TASK INSTRUCTIONS = Using the listing below, retype exactly the lines starting at the one with "# camera: 35 degrees right, 15 degrees down" and ending at the one with "move,Gießkanne (türkis),[493 445", and include both.

─── SUPPLIED MATERIAL

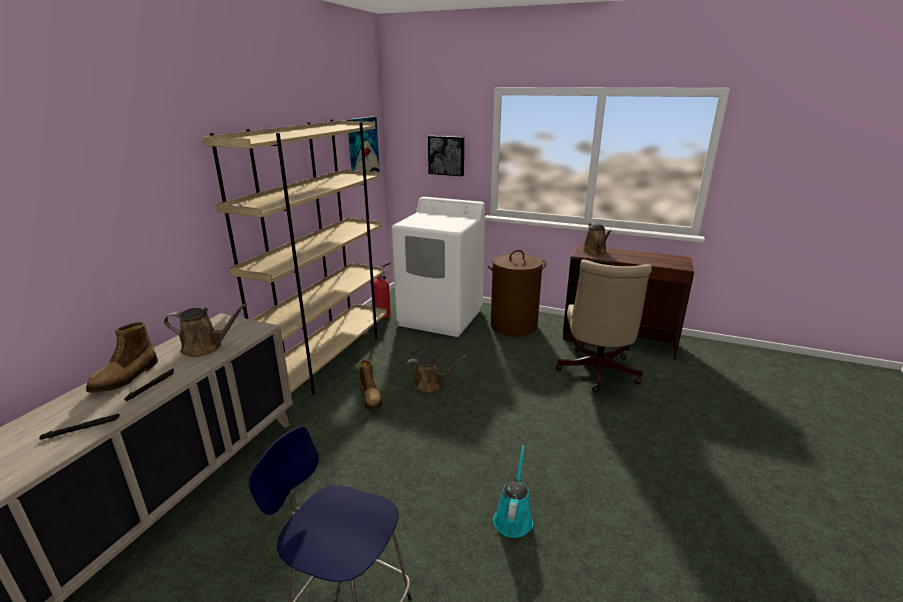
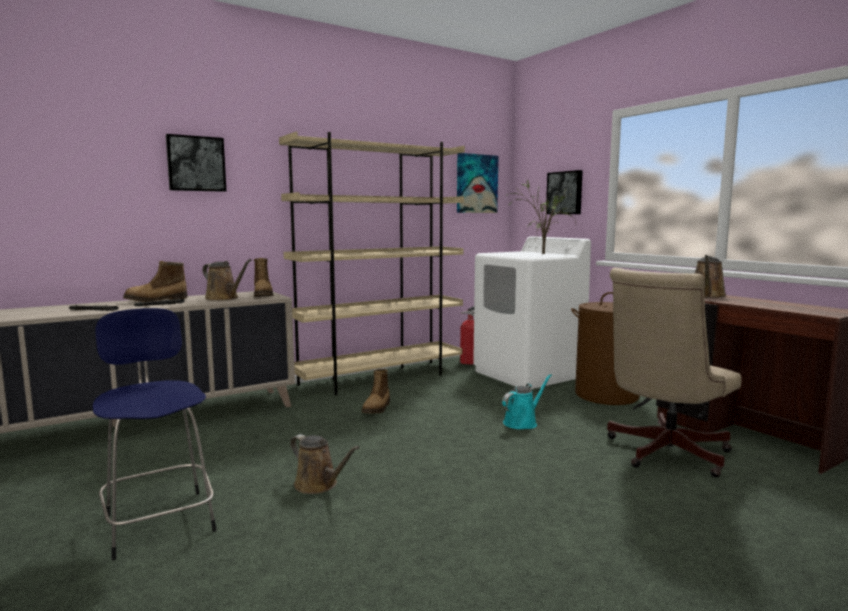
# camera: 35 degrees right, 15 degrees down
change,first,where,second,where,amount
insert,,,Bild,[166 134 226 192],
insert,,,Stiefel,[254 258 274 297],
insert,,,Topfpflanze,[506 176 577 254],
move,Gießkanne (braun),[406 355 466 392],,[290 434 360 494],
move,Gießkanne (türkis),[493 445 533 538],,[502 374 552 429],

──────
─── SUPPLIED MATERIAL

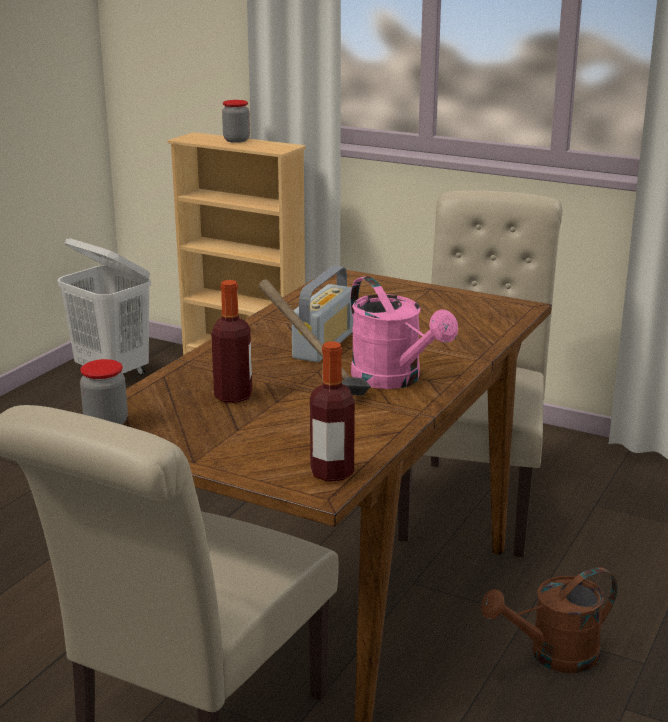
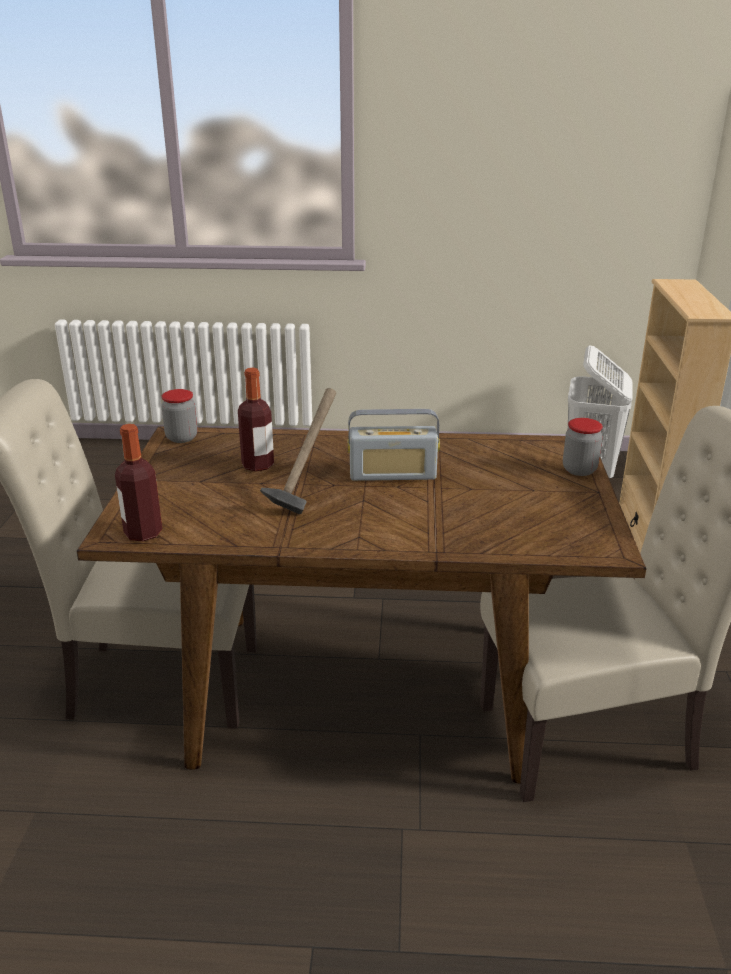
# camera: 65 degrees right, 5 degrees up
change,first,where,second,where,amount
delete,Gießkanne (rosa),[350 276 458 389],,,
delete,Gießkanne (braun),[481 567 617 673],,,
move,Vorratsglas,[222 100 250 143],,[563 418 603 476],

──────
─── SUPPLIED MATERIAL

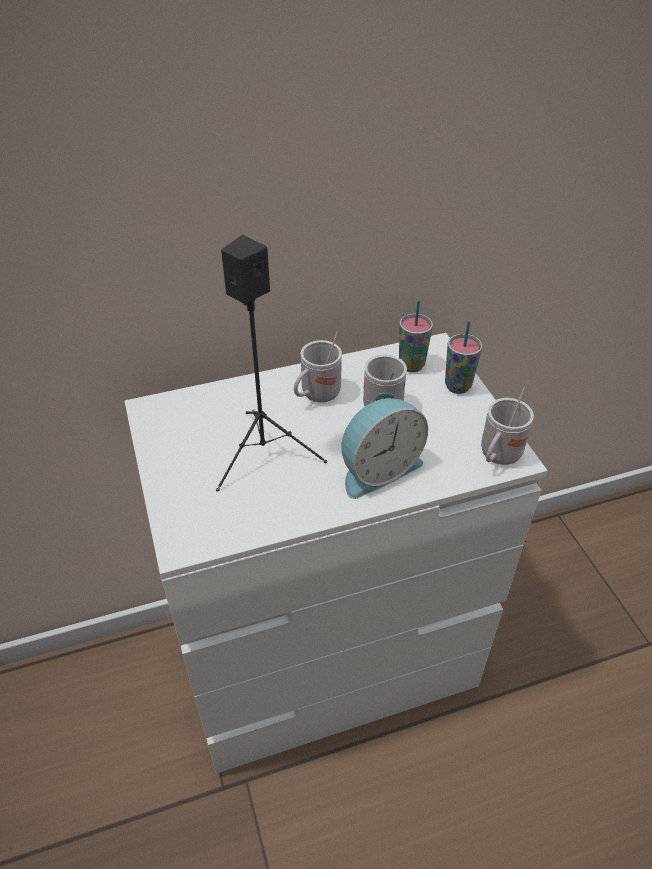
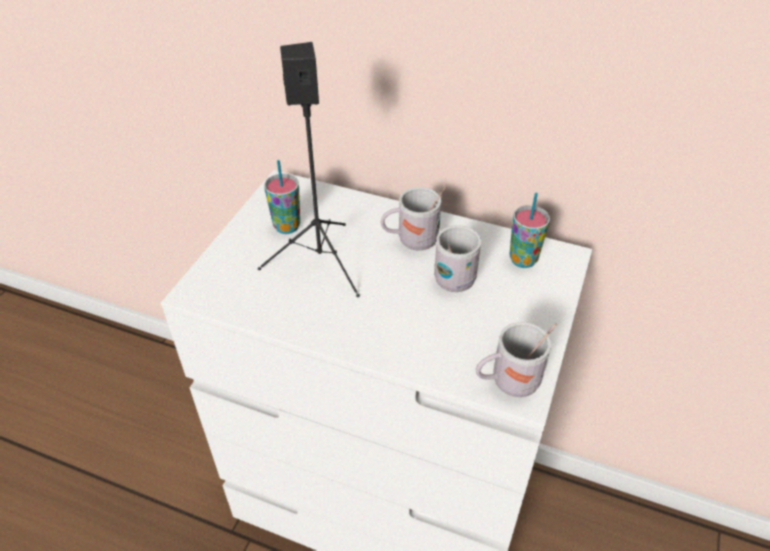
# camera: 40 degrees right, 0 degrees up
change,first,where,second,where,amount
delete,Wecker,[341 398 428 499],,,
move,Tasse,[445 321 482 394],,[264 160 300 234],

──────

WRITTEN SOLUTION =
# camera: 35 degrees right, 15 degrees down
change,first,where,second,where,amount
insert,,,Bild,[166 134 226 192],
insert,,,Stiefel,[254 258 274 297],
insert,,,Topfpflanze,[506 176 577 254],
move,Gießkanne (braun),[406 355 466 392],,[290 434 360 494],
move,Gießkanne (türkis),[493 445 533 538],,[502 374 552 429],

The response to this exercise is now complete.